┏━━

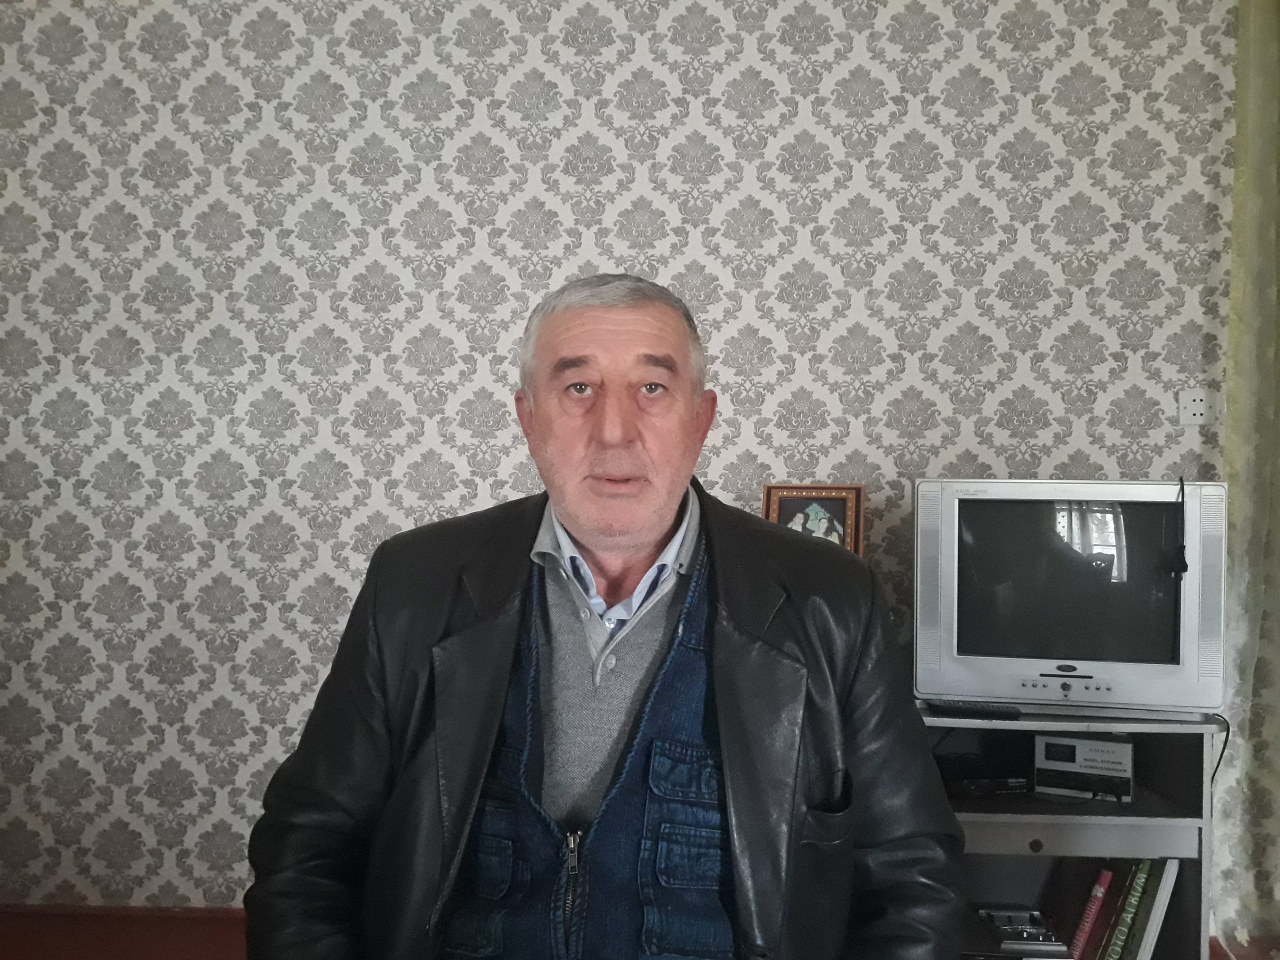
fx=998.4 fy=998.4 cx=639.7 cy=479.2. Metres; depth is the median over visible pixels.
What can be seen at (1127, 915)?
photo album
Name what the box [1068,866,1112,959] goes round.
red book
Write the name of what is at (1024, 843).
tv stand
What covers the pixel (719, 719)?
man
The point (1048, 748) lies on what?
voltage stabilizer
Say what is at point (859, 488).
picture frame
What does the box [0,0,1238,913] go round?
wall
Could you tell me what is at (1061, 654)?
television
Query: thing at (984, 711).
remote control
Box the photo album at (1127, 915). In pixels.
[1100,861,1151,959]
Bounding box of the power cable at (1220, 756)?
[1209,714,1231,783]
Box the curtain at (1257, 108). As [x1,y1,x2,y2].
[1217,0,1279,959]
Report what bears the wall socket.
attached to the wall
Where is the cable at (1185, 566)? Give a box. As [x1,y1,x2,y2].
[1161,478,1189,576]
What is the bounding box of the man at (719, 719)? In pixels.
[239,272,968,959]
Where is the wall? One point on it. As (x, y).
(396, 517)
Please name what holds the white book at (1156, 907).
in the tv stand
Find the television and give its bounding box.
[913,477,1225,713]
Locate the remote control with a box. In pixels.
[928,699,1022,718]
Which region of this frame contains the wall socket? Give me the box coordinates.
[1176,388,1212,426]
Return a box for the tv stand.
[918,704,1217,959]
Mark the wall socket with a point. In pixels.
(1193, 410)
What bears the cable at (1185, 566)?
hanging from the television
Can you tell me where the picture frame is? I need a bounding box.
[761,483,866,555]
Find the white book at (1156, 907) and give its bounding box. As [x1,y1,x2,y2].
[1122,857,1180,959]
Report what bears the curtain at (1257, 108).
attached to the wall
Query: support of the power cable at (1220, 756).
attached to the television
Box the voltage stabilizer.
[1033,733,1135,801]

┗━━

* _YOUR OBJECTIVE_: Where the line containing "Report what bears the curtain at (1257, 108)." appears, begin a word-for-word copy and carry it through the last line of the listing, leaving out all other lines.

* _TASK SOLUTION_:
Report what bears the curtain at (1257, 108).
attached to the wall
Query: support of the power cable at (1220, 756).
attached to the television
Box the voltage stabilizer.
[1033,733,1135,801]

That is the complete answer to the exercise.